'Geheime Freunde' läuft wieder am 23. April

In der neunten Spielzeit zeigt das JTB schon 'Geheime Freunde', nach dem Roman 'Der gelbe Vogel' von Myron Levoy. Die von Kindern im Alter der Figuren gespielten Hauptrollen wurden letztes Jahr zum vierten Mal neu besetzt. "So sensibel und berührend, wie ich Theater noch nie erlebt habe", schrieb Monika Weber in DIE ZEIT.
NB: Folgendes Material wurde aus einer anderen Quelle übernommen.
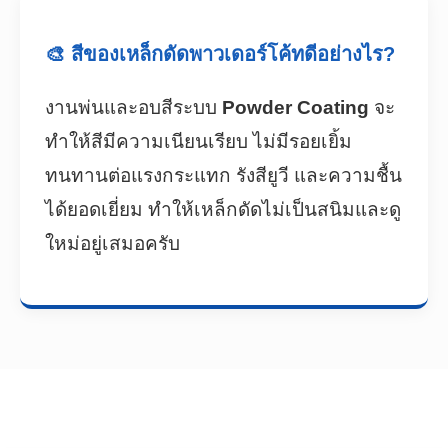
🎨 สีของเหล็กดัดพาวเดอร์โค้ทดีอย่างไร?
งานพ่นและอบสีระบบ
Powder Coating
จะ
ทำให้สีมีความเนียนเรียบ ไม่มีรอยเยิ้ม
ทนทานต่อแรงกระแทก รังสียูวี และความชื้น
ได้ยอดเยี่ยม ทำให้เหล็กดัดไม่เป็นสนิมและดู
ใหม่อยู่เสมอครับ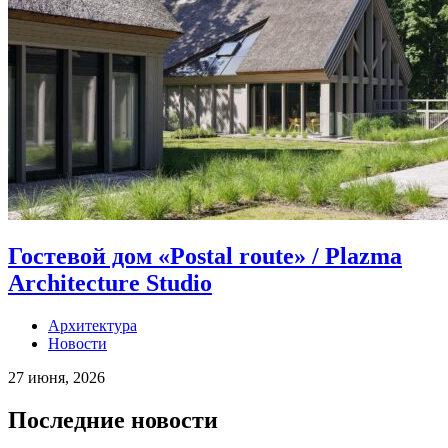
Гостевой дом «Postal route» / Plazma
Architecture Studio
Архитектура
Новости
27 июня, 2026
Последние новости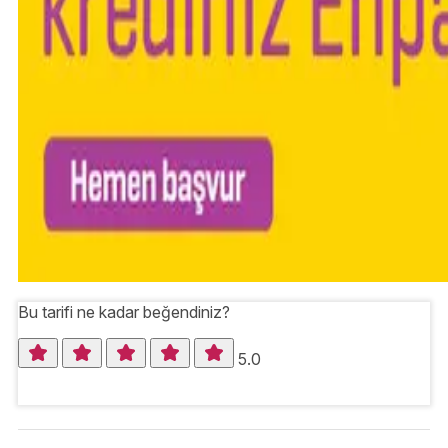
Bu tarifi ne kadar beğendiniz?
5.0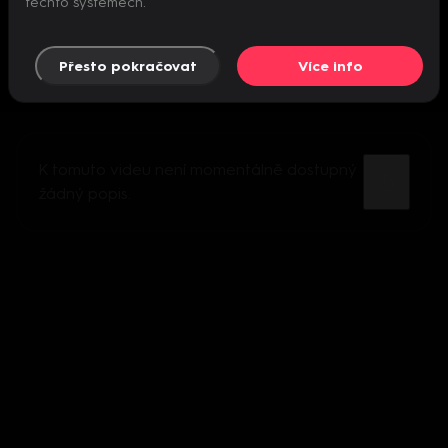
těchto systémech.
Přesto pokračovat
Více info
K tomuto videu není momentálně dostupný
žádný popis.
New York während des Zweiten Weltkrieges: Der zwölfjährige Alan spielt in seiner Freizeit am liebsten mit seinen Freunden Schlagball oder lässt Modellflugzeuge steigen. Doch dann soll er sich um das neue Nachbarsmädchen Naomi kümmern, das mit ihrer Mutter aus Frankreich vor den Nazis geflohen ist. Seitdem steht Naomi unter Schock. Auch in ihrer neuen Heimat spricht sie mit niemandem, sitzt nur verängstigt im Treppenhaus herum und zerreißt zwanghaft Papier in Fetzen. Alan sträubt sich zunächst dagegen, Naomi regelmäßig zu besuchen. Alan fürchtet um seinen Ruf, falls er mit dieser ‘Verrückten’ gesehen wird. Trotzdem stellt er sich seiner neuen Aufgabe - wenn auch widerwillig. Irgendwann findet er seine alte Bauchrednerpuppe ‘Charly’, und nimmt sie mit zu Naomi. Und siehe da - nach einer Weile nimmt Naomi ihre Puppe, und lässt sie mit Charly sprechen...
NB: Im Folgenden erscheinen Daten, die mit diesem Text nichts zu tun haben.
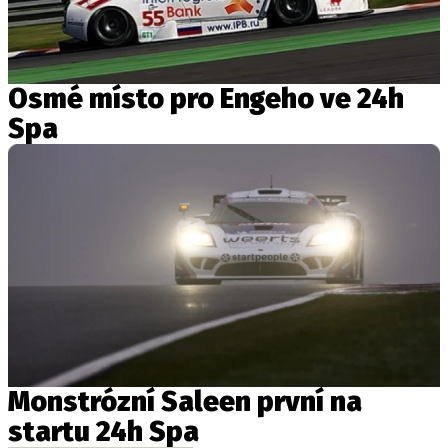
Osmé místo pro Engeho ve 24h
Spa
Monstrózní Saleen první na
startu 24h Spa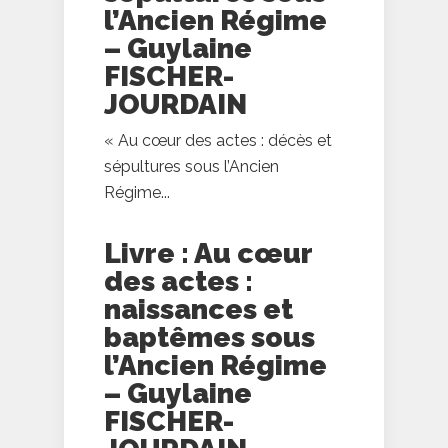
l’Ancien Régime
– Guylaine
FISCHER-
JOURDAIN
« Au cœur des actes : décès et
sépultures sous l’Ancien
Régime...
Livre : Au cœur
des actes :
naissances et
baptêmes sous
l’Ancien Régime
– Guylaine
FISCHER-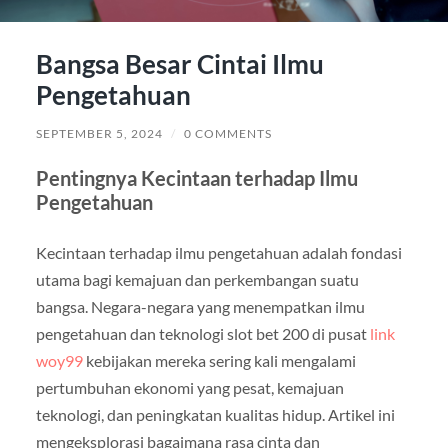
Bangsa Besar Cintai Ilmu
Pengetahuan
SEPTEMBER 5, 2024
/
0 COMMENTS
Pentingnya Kecintaan terhadap Ilmu
Pengetahuan
Kecintaan terhadap ilmu pengetahuan adalah fondasi
utama bagi kemajuan dan perkembangan suatu
bangsa. Negara-negara yang menempatkan ilmu
pengetahuan dan teknologi
slot bet 200
di pusat
link
woy99
kebijakan mereka sering kali mengalami
pertumbuhan ekonomi yang pesat, kemajuan
teknologi, dan peningkatan kualitas hidup. Artikel ini
mengeksplorasi bagaimana rasa cinta dan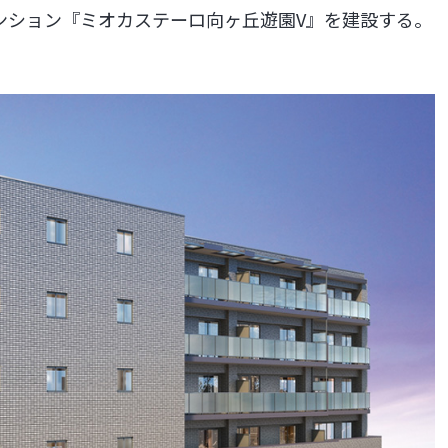
ンション『ミオカステーロ向ヶ丘遊園V』を建設する。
Die nächsten Vorstellungen finden am Mo., 23.4. und im Rahmen der Bonner Theaternacht am Mi., 9.5. (jew. 10 und 19.30 Uhr) statt. Der Vorverkauf läuft auch für alle weiteren Vorstellungen bis zu den Sommerferien 2018.
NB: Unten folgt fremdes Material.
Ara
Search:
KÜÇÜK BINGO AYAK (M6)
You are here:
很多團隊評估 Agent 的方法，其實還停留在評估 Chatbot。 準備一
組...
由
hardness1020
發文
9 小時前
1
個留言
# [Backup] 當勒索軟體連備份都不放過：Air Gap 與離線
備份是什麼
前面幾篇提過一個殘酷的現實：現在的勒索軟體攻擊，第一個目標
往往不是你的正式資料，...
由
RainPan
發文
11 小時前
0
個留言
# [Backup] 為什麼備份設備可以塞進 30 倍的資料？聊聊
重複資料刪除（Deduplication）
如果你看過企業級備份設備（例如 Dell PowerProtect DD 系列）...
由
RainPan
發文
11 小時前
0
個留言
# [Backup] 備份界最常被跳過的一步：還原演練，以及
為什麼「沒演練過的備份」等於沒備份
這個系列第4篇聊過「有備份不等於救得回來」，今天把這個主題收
Aufgrund des anhaltenden Erfolges dieser Produktion, die seit der Premiere im Mai 2010 rund 40.000 Besucher in über 140 Vorstellungen gesehen haben, wurden die Rollen der Kinder neu besetzt. 

"So sensibel und berührend, wie ich Theater noch nie erlebt habe. Die beiden Kinder in den Hauptrollen waren phänomenal."